Lo que Didion acabó describiendo no es la negación, sino la determinación, o más aún, la dureza de la voluntad. Esta voluntad es la que define a Los Ángeles como ciudad y al sur de California como región. Lo mismo podría decirse de todo el estado. La voluntad de perseverar, de mantener los límites, de seguir avanzando hacia un futuro incierto, en un entorno físico que puede volverse catastróficamente duro de la nada.

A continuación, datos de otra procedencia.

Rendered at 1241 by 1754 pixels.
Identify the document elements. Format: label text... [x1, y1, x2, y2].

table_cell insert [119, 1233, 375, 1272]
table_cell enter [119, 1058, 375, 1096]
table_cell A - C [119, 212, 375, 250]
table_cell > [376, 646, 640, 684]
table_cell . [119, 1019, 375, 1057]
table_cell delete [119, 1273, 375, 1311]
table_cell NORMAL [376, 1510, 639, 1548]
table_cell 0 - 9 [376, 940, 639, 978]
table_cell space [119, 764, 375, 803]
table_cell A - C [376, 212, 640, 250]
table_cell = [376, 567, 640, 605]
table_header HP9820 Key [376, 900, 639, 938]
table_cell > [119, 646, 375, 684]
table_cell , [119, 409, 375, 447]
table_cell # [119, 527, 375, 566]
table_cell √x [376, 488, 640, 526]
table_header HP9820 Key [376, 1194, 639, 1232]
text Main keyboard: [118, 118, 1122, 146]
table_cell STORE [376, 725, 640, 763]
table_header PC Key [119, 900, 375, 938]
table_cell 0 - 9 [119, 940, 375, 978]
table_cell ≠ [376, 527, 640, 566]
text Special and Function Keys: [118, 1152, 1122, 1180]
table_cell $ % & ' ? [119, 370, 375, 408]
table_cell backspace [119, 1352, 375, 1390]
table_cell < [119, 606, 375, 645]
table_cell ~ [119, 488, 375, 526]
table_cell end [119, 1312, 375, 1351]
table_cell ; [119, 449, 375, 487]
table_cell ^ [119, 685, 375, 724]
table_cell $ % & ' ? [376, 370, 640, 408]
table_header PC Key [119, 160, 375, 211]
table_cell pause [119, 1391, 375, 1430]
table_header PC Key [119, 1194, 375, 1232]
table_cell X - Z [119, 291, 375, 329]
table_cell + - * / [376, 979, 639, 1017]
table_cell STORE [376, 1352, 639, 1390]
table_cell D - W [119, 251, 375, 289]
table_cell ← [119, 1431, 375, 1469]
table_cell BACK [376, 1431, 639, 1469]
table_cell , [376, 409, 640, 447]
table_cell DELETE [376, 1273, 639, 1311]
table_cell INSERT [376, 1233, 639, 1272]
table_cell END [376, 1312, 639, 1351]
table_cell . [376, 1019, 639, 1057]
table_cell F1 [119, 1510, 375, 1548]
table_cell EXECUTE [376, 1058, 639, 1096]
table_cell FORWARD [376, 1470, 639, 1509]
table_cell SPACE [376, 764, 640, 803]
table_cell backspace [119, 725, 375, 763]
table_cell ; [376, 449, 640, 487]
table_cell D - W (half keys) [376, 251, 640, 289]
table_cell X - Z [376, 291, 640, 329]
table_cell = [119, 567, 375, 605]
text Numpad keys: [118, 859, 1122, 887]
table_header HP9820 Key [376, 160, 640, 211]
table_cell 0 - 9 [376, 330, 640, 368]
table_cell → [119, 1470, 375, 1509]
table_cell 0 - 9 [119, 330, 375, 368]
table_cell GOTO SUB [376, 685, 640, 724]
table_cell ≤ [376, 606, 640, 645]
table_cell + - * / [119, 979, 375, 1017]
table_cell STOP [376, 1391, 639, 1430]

Muchos de los californianos nativos que conozco lo reconocen, pero fue una de las primeras y más importantes lecciones que tuve que aprender como trasplante. Surgió mientras investigaba un libro sobre terremotos, que escribí, al menos en parte, para aliviar mi miedo a ellos. En ese momento, sentí que si tenía suficiente información, podría frenar mis preocupaciones sobre la frágil geología del estado. Lo que descubrí, sin embargo, fue lo contrario: vivir en California significaba comprender que un desastre podía ocurrir en cualquier momento, lo que significaba que no había nada con lo que pudiéramos contar, nada que garantizara un viaje seguro alrededor del mundo.

La única solución es evaluar sus riesgos y seguir adelante. Eso es lo que el sur de California nos enseña a todos. No hay duda de que vivir en medio de tanta belleza requiere recompensa. No, es algo así como una aceptación o incluso un abrazo de todo lo que no podemos saber y nunca sabremos.

Para mí estas dinámicas son fundamentales para conectarnos con el lugar y el paisaje. Es un crisol en el que se forja la pertenencia. Me convertí en angelino después del terremoto de Northridge y los disturbios de principios de la década de 1990: los disturbios de Rodney King y los incendios forestales de Malibú de 1993. Comencé a comprender los riesgos de vivir allí. Estos acontecimientos actúan como una serie de puntos de inflexión compartidos que me unen a mis compañeros del sur de California y, como debe ser, a la región misma.

También recuerdo la Noche de Verano de 2013, cuando mi esposa y yo condujimos dos horas desde Los Ángeles hasta Hemet para recoger a nuestra hija que entonces tenía 14 años, que había sido evacuada del campamento debido a un incendio forestal fuera de control. Esa tarde, mientras conducíamos hacia el este, sentí una sombría sensación de satisfacción. Estábamos en una misión necesaria.